### [Your task]
Would you return, word for word, the stretch of the blog post on book-buying habits from "Now Reading/Listening" through "bounty of books."?

Monday, February 20, 2006

Now Reading/Listening

Now Reading:

My reading habits are a function of my anticpated moods and literary desires. I rarely buy one book when I'm in a bookstore, more often than not it's more like five or six. Some I'm anxious to start reading as soon as I get home, some I've read about someplace and think I'd like to read, others I feel shame that I haven't read already and buy with a feeling of disciplinary admonishment. This buying frenzy gets worse whenever I get to go to certain stores. My favorite bookstores are the mammoths: Powell's in Portland and Chicago, Tattered Cover in Denver, the Strand in NYC. I get to each a couple times a year (except the Cover, haven't been there in a few years and I feel a part of me dying on the inside) and it's a lucky deal when I restrain myself to an armload bounty of books.

### [Dataset entries]
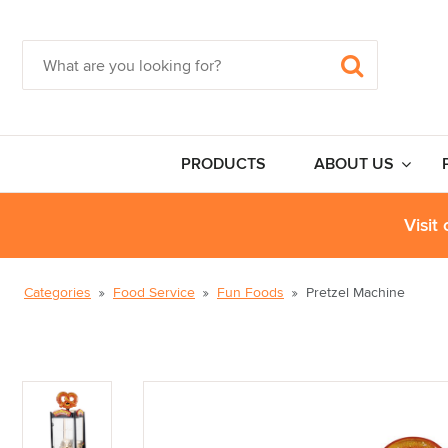
PRODUCTS
ABOUT US
Visit
Categories
Food Service
Fun Foods
Pretzel Machine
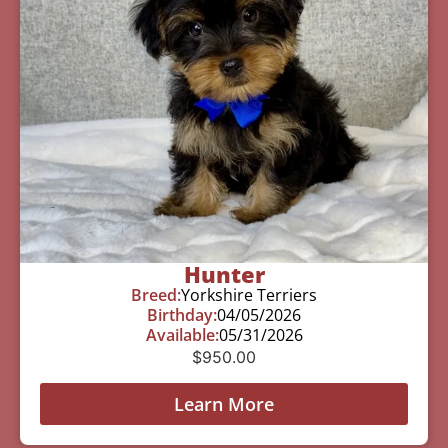
Hunter
Breed:
Yorkshire Terriers
Birthday:
04/05/2026
Available:
05/31/2026
$
950.00
Learn More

### [Exercise response]
Now Reading/Listening

Now Reading:

My reading habits are a function of my anticpated moods and literary desires. I rarely buy one book when I'm in a bookstore, more often than not it's more like five or six. Some I'm anxious to start reading as soon as I get home, some I've read about someplace and think I'd like to read, others I feel shame that I haven't read already and buy with a feeling of disciplinary admonishment. This buying frenzy gets worse whenever I get to go to certain stores. My favorite bookstores are the mammoths: Powell's in Portland and Chicago, Tattered Cover in Denver, the Strand in NYC. I get to each a couple times a year (except the Cover, haven't been there in a few years and I feel a part of me dying on the inside) and it's a lucky deal when I restrain myself to an armload bounty of books.